* _Document excerpt_
In Los Angeles, the farmers of the country’s largest community garden announced this week that an anonymous donor has pledged eight million dollars to help them buy back their collective farm from would-be developer, Ralph Horowitz. KPFK’s Kelly Barnes has more.

LA’s mayor recently responded to the South Central Farmers’ letter-writing campaign, demanding the City buy the farm and stop development. He said the city has no money for the purchase, and he wished people would send dollars, not just letters. Friends of the Farmers launched a “send-the-mayor-a-dollar” campaign, and tomorrow, they’ll stage a “vegetable die-in” at Horowitz’ home to focus on what they call the greed and usury of Horowitz, who is not willing to sell the farm back for a mere 3 million dollars profit. The developer paid 5.1 millions dollars for the tract of land three years ago in what the Farmers say was a back-room deal. Instead of accepting the 8 million dollar pledge to the farmers by the anonymous donor, Horowitz is reportedly holding out for 16 million dollars. I’m Kelly Barnes in LA for FSRN.

* _Using the information_
A: According to the news report, how much is Horowitz reportedly holding out for instead of accepting the donor's pledge?
B: Repeat everything in the news report from "In Los Angeles, the" down to "Barnes has more.".

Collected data

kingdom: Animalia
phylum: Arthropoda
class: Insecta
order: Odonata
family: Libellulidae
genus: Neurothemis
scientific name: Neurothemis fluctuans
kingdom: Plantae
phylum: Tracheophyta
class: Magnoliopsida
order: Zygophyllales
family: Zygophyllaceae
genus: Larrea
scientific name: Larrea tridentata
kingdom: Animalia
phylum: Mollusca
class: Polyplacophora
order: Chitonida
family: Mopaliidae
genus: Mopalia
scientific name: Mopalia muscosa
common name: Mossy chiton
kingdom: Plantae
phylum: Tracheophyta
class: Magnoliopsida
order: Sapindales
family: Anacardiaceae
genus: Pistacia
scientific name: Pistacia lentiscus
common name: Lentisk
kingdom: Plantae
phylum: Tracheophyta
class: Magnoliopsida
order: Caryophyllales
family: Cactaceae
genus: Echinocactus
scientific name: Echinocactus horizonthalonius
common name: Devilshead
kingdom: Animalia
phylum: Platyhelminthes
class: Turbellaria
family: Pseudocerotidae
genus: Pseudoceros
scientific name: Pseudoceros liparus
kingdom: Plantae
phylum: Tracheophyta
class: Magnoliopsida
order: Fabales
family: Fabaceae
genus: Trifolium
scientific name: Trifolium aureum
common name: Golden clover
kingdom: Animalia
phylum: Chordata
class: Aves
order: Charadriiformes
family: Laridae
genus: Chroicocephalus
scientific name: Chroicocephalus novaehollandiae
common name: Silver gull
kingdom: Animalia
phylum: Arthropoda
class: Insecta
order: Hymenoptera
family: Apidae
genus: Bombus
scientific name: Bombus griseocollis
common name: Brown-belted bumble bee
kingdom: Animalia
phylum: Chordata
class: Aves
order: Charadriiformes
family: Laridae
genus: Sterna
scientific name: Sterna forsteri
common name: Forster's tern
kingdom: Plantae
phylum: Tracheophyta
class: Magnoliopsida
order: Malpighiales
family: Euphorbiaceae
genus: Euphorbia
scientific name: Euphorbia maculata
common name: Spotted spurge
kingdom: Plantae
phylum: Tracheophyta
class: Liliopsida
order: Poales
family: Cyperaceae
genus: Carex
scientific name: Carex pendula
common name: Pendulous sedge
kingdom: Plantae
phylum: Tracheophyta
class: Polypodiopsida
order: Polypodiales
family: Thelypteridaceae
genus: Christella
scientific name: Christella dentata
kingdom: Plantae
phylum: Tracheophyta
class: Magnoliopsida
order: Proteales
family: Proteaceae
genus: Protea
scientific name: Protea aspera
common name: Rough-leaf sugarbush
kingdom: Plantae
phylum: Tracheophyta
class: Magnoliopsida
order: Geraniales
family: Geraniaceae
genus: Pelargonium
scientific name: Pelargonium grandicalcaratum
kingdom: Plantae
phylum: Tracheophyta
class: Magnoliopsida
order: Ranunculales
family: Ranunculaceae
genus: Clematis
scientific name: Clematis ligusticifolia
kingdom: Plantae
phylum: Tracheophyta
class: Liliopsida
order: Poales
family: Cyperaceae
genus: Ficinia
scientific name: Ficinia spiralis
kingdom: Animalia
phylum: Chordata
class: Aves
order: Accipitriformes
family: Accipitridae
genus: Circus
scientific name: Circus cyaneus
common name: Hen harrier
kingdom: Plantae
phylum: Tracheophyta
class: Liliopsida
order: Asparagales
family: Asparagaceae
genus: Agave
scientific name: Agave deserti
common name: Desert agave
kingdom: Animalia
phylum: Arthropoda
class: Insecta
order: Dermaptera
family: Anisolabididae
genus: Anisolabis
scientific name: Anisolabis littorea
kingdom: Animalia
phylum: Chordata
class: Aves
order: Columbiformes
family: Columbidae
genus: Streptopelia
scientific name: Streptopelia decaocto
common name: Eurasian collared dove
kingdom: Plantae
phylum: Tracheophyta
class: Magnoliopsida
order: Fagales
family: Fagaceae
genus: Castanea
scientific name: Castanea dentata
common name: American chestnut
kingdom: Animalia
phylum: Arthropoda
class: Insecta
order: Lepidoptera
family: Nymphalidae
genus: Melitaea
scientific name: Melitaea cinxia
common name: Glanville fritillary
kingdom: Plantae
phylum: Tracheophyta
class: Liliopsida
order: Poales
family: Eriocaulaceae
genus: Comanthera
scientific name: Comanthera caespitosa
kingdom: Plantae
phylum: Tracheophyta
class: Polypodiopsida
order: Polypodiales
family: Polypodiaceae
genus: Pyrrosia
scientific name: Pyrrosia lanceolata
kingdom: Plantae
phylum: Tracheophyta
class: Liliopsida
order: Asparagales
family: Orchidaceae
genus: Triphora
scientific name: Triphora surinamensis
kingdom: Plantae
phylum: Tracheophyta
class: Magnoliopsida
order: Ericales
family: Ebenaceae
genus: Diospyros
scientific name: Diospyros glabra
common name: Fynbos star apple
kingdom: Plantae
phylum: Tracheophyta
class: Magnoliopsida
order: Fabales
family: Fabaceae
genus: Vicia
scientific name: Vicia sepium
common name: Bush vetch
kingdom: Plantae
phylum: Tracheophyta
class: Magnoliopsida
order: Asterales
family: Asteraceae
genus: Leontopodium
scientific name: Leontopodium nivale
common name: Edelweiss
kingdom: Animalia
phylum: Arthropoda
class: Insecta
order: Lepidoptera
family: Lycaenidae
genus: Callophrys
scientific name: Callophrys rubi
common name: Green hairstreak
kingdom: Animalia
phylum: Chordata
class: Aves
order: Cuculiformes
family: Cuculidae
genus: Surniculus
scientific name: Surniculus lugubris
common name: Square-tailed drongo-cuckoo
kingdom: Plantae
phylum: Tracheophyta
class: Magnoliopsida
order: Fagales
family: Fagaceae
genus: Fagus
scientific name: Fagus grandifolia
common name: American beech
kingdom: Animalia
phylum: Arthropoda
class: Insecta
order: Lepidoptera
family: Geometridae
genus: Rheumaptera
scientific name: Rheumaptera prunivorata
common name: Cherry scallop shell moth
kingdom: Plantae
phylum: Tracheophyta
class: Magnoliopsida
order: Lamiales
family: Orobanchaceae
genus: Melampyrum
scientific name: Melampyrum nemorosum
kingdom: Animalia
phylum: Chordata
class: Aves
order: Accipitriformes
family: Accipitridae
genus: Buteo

* _Responses in order_
A: 16 million dollars.

B:
In Los Angeles, the farmers of the country’s largest community garden announced this week that an anonymous donor has pledged eight million dollars to help them buy back their collective farm from would-be developer, Ralph Horowitz. KPFK’s Kelly Barnes has more.